I have two lists of equal length. The first list l1 contains data.

l1 = [2, 3, 5, 7, 8, 10, ... , 23]

The second list l2 contains the category the data in l1 belongs to:

l2 = [1, 1, 2, 1, 3, 4, ... , 3]

How can I partition the first list based on the positions defined by numbers such as 1, 2, 3, 4 in the second list, using a list comprehension or lambda function. For example, 2, 3, 7 from the first list belongs to the same partition as they have corresponding values in the second list.

The number of partitions is known at the beginning.

Answer 1

You can use a dictionary:

>>> l1 = [2, 3, 5, 7, 8, 10, 23] 
>>> l2 = [1, 1, 2, 1, 3, 4, 3]

>>> d = {}
>>> for i, j in zip(l1, l2):
...     d.setdefault(j, []).append(i)
... 
>>> 
>>> d
{1: [2, 3, 7], 2: [5], 3: [8, 23], 4: [10]}

Answer 2

If a dict is fine, I suggest using a defaultdict:

>>> from collections import defaultdict
>>> d = defaultdict(list)
>>> for number, category in zip(l1, l2):
...     d[category].append(number)
... 
>>> d
defaultdict(<type 'list'>, {1: [2, 3, 7], 2: [5], 3: [8, 23], 4: [10]})

Consider using itertools.izip for memory efficiency if you are using Python 2.
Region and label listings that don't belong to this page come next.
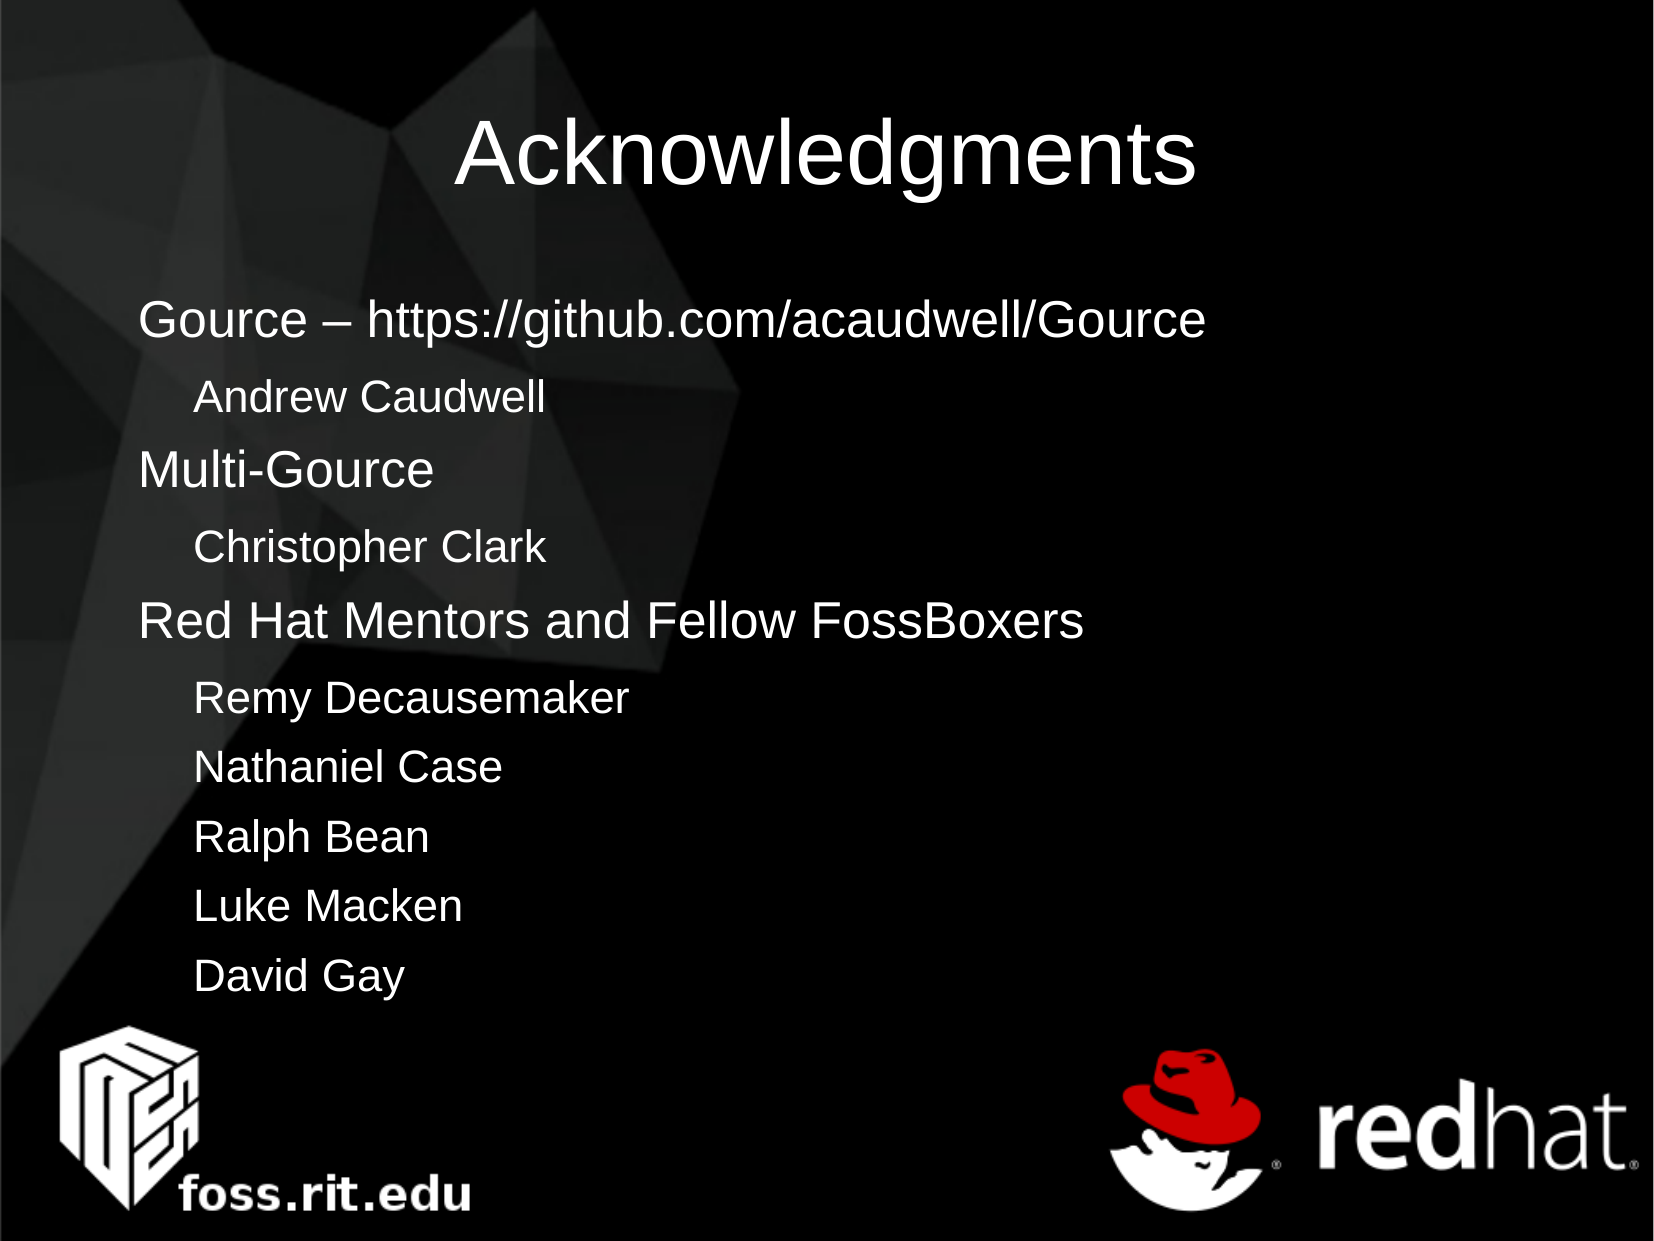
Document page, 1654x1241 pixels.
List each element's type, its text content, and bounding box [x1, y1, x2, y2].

title Acknowledgments [82, 49, 1571, 257]
picture [0, 0, 1654, 1241]
list Gource – https://github.com/acaudwell/Gource Andrew Caudwell Multi-Gource Christopher Clark Red Hat Mentors and Fellow FossBoxers Remy Decausemaker Nathaniel Case Ralph Bean Luke Macken David Gay [82, 290, 1571, 1010]
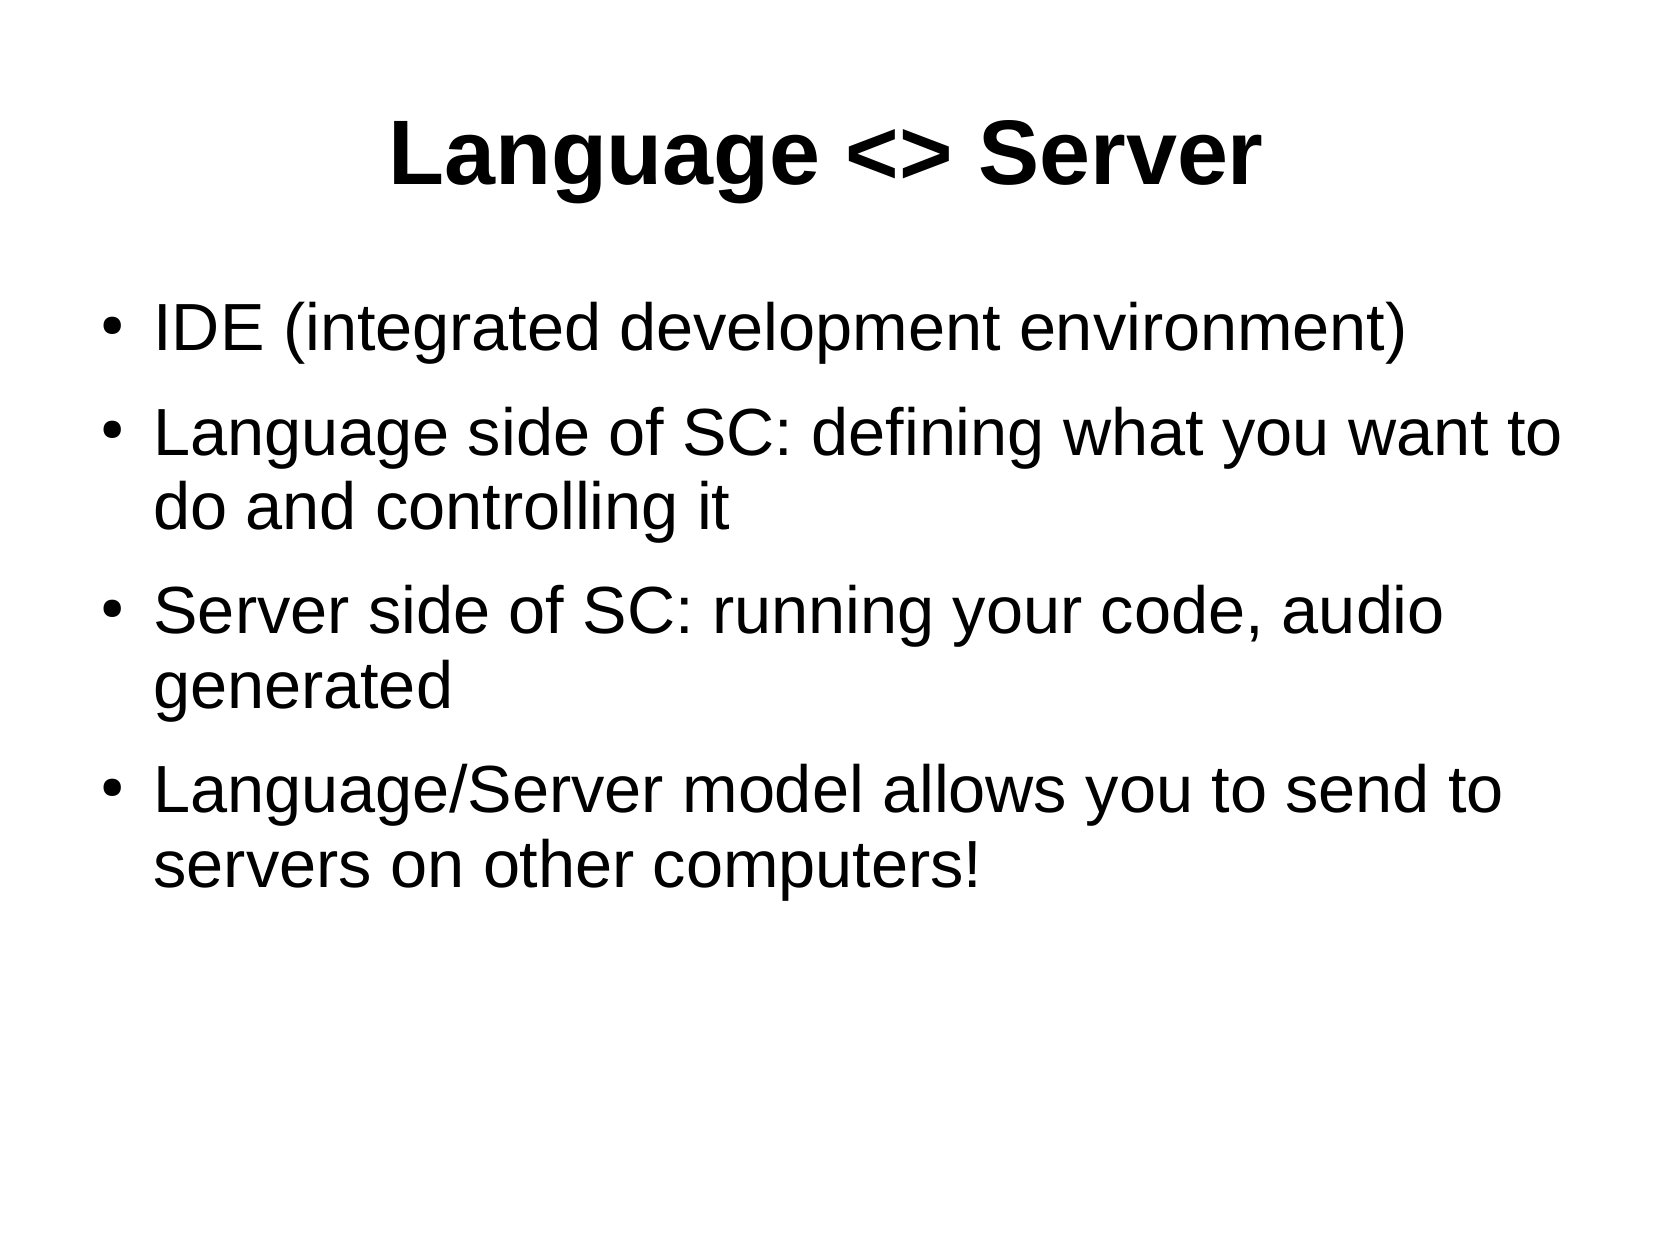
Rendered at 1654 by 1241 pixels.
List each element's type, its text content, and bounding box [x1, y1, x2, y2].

title Language <> Server [82, 49, 1571, 257]
list IDE (integrated development environment) Language side of SC: defining what you want to do and controlling it Server side of SC: running your code, audio generated Language/Server model allows you to send to servers on other computers! [82, 290, 1571, 1109]
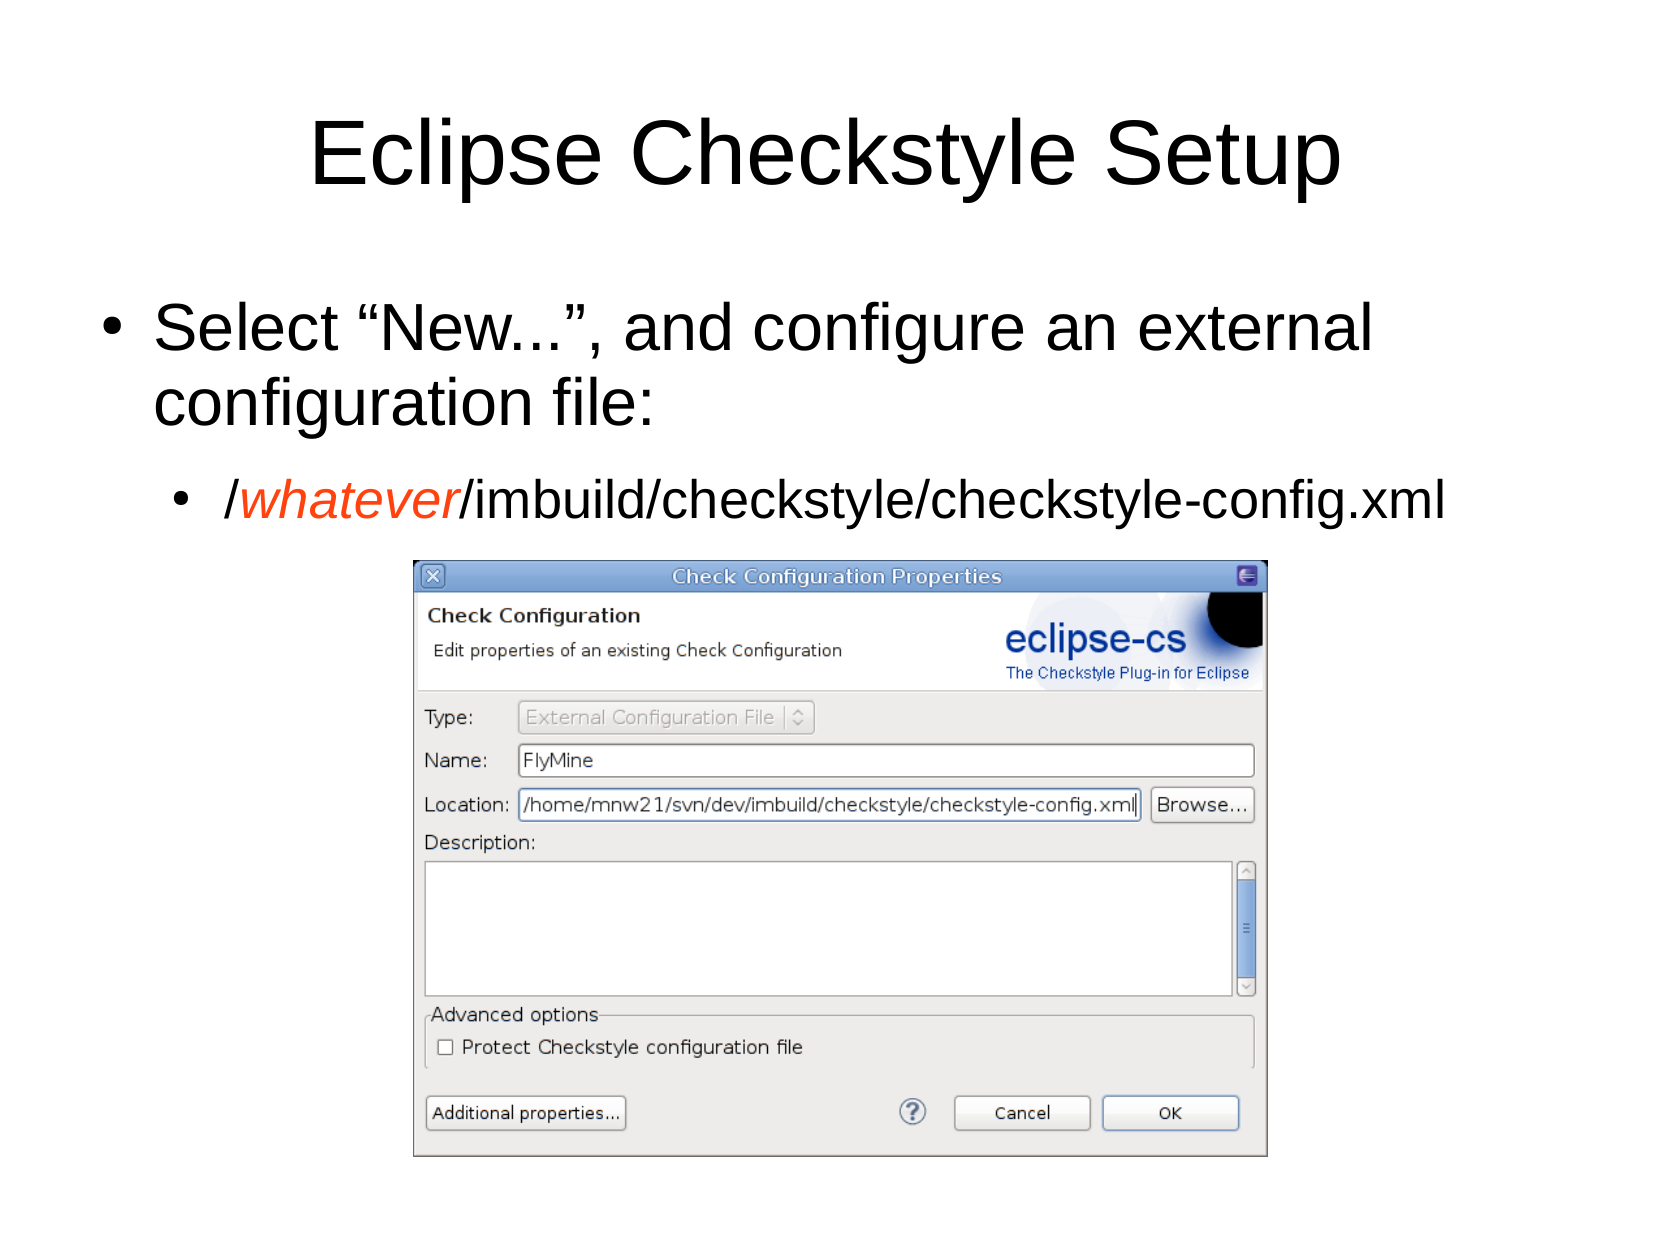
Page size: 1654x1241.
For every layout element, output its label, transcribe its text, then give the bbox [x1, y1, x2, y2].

picture [413, 560, 1268, 1157]
list Select “New...”, and configure an external configuration file: /whatever/imbuild/checkstyle/checkstyle-config.xml [82, 290, 1571, 1109]
title Eclipse Checkstyle Setup [82, 56, 1571, 250]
This is basically the same solution as Kasramvd's, but I think the defaultdict makes it a little easier to read.

Answer 3

This will give a list of partitions using list comprehension :

>>> l1 = [2, 3, 5, 7, 8, 10, 23] 
>>> l2 = [1, 1, 2, 1, 3, 4, 3]
>>> [[value for i, value in enumerate(l1) if j == l2[i]] for j in set(l2)]
[[2, 3, 7], [5], [8, 23], [10]]